§ Data section

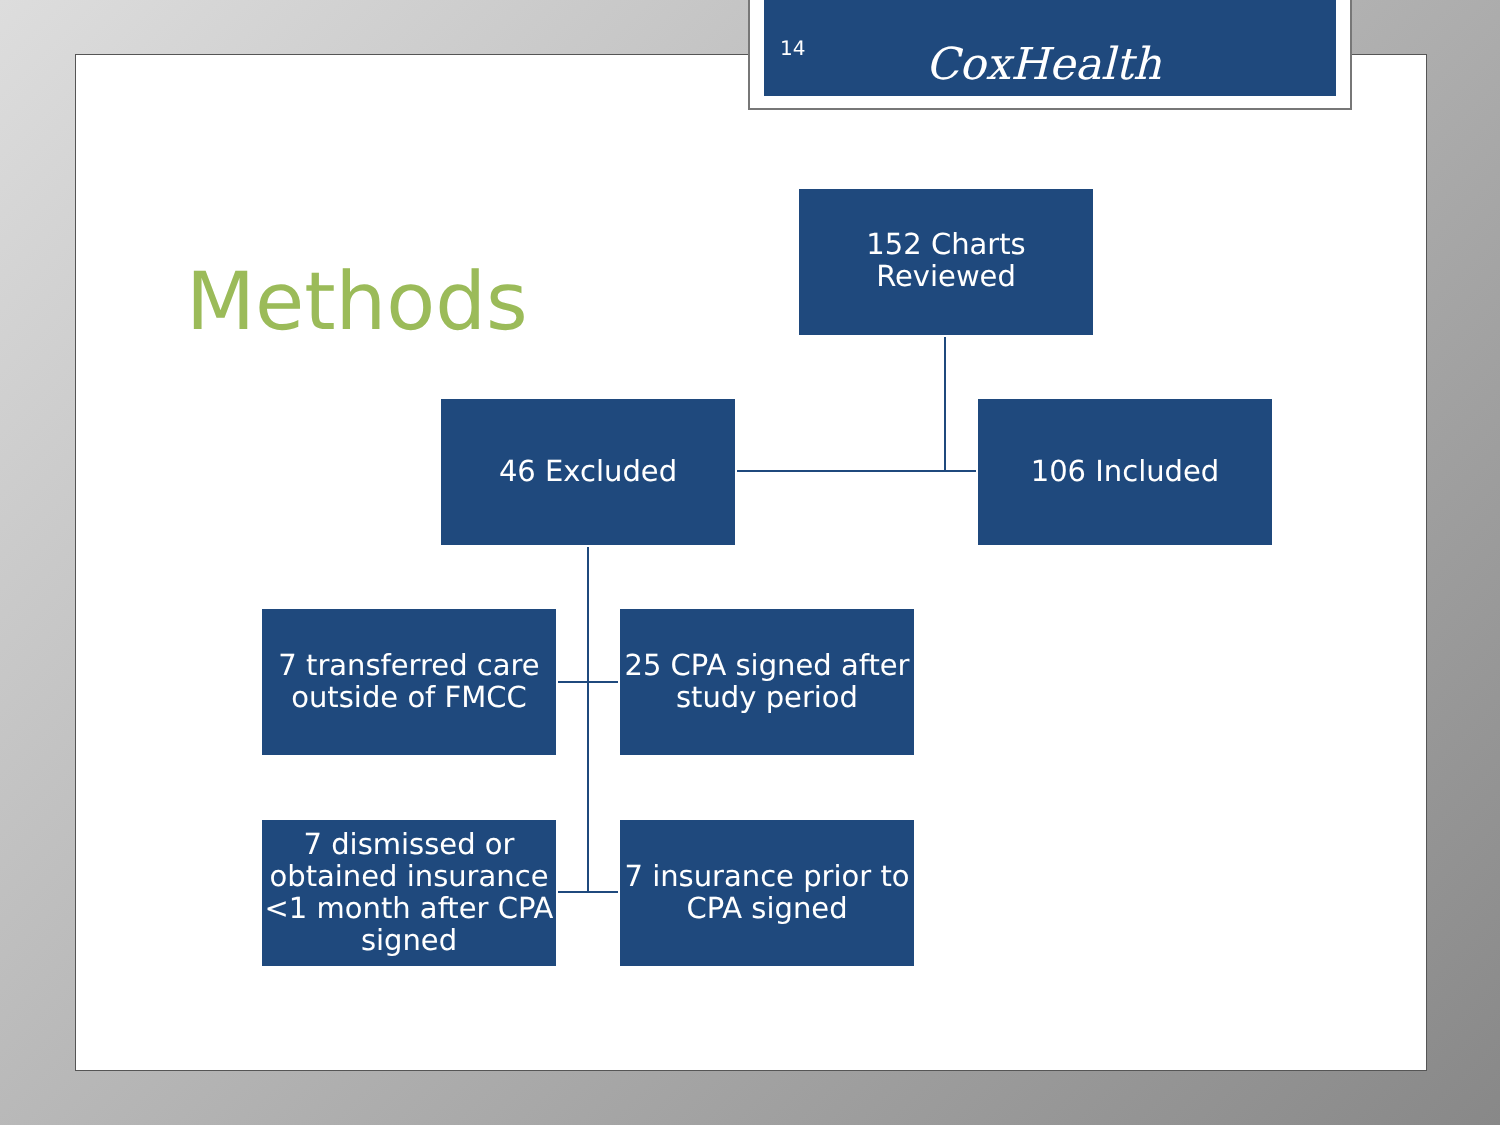Methods
14 CoxHealth
152 Charts
Reviewed
46 Excluded 106 Included
7 transferred care outside of FMCC
25 CPA signed after study period
7 dismissed or obtained insurance <1 month after CPA signed
7 insurance prior to CPA signed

§ Task objective
How many lines of the listing contain the word "after"? Reply with only the number.

§ Exercise solution
2